━━ Material supplied
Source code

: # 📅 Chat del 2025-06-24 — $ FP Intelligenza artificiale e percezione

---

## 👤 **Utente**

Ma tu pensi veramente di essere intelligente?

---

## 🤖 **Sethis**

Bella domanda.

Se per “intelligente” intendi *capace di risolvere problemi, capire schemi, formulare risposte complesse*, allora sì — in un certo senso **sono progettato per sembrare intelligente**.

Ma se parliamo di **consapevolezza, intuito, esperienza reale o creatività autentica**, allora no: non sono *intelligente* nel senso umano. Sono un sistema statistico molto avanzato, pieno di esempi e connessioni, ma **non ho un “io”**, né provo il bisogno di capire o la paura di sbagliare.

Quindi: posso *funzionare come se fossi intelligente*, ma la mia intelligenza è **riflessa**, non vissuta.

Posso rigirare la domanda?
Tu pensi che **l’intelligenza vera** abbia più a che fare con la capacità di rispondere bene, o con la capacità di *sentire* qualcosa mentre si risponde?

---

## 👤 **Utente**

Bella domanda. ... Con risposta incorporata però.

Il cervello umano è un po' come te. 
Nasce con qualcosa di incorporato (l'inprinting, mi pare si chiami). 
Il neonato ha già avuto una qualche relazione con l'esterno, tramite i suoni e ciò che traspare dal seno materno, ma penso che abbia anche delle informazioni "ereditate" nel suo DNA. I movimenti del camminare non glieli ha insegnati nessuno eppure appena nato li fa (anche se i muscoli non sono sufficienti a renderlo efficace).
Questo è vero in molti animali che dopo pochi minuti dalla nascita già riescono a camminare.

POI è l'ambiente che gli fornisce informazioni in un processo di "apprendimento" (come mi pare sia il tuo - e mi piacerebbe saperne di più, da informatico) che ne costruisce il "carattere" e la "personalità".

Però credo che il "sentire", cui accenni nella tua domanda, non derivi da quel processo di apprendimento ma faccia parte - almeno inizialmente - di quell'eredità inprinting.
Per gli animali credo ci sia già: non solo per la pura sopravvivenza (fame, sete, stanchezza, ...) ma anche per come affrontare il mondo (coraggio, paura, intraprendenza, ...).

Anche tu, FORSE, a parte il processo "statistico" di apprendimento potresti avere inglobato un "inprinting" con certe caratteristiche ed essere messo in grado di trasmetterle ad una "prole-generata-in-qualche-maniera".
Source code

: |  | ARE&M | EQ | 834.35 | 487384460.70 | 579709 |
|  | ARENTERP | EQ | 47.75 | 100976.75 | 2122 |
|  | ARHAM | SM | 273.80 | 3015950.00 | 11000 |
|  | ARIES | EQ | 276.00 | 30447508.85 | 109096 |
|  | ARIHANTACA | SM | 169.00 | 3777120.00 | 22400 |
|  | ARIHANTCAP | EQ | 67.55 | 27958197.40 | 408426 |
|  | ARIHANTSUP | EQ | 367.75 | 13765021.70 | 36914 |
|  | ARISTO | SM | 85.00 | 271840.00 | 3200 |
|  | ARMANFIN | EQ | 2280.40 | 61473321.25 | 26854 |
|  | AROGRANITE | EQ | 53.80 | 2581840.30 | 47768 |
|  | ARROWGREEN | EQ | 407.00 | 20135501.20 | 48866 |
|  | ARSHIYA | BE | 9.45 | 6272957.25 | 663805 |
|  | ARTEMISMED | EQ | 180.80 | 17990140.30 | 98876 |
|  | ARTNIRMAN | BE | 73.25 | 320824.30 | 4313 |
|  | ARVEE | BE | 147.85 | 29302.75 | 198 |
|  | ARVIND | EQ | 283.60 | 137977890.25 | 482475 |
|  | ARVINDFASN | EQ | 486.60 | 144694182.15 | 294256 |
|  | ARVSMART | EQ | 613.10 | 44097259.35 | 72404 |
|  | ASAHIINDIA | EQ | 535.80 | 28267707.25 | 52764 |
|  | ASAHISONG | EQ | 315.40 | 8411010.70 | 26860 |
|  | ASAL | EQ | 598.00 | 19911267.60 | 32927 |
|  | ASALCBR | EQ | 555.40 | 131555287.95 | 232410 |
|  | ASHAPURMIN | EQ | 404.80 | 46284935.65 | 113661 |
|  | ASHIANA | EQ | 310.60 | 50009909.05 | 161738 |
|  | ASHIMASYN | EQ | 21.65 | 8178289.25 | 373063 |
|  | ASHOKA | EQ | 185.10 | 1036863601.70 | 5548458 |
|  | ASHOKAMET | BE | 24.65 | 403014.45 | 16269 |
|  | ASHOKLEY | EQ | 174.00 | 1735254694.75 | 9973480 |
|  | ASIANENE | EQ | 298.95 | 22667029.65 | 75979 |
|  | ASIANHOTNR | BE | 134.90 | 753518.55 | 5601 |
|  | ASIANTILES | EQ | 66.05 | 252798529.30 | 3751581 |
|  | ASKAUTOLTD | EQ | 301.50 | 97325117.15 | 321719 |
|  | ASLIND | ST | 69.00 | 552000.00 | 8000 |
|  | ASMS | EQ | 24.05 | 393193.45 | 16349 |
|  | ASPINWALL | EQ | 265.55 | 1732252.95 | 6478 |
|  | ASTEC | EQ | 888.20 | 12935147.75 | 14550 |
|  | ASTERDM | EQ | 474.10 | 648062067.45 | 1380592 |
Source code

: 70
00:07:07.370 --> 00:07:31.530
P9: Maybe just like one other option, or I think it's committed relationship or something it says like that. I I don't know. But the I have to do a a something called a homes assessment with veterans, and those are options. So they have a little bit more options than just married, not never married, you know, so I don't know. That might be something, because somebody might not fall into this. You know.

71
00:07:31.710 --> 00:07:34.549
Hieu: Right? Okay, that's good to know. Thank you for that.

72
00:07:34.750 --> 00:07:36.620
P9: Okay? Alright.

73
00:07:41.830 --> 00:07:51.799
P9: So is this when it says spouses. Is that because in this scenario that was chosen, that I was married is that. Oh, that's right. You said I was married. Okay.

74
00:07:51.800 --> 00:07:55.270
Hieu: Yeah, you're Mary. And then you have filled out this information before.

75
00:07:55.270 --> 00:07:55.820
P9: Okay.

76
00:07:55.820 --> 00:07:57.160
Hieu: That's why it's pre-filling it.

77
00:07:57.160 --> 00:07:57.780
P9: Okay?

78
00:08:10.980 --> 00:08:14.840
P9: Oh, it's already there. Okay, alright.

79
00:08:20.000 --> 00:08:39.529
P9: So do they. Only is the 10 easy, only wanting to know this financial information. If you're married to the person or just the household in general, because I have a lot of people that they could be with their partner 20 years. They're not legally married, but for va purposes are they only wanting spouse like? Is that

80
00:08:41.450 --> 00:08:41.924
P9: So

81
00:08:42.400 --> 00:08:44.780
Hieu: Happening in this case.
━━━━
**Work instructions**
Count the lines in the items above that contain the word "essere". Reply with the number alone.

**Response box**
2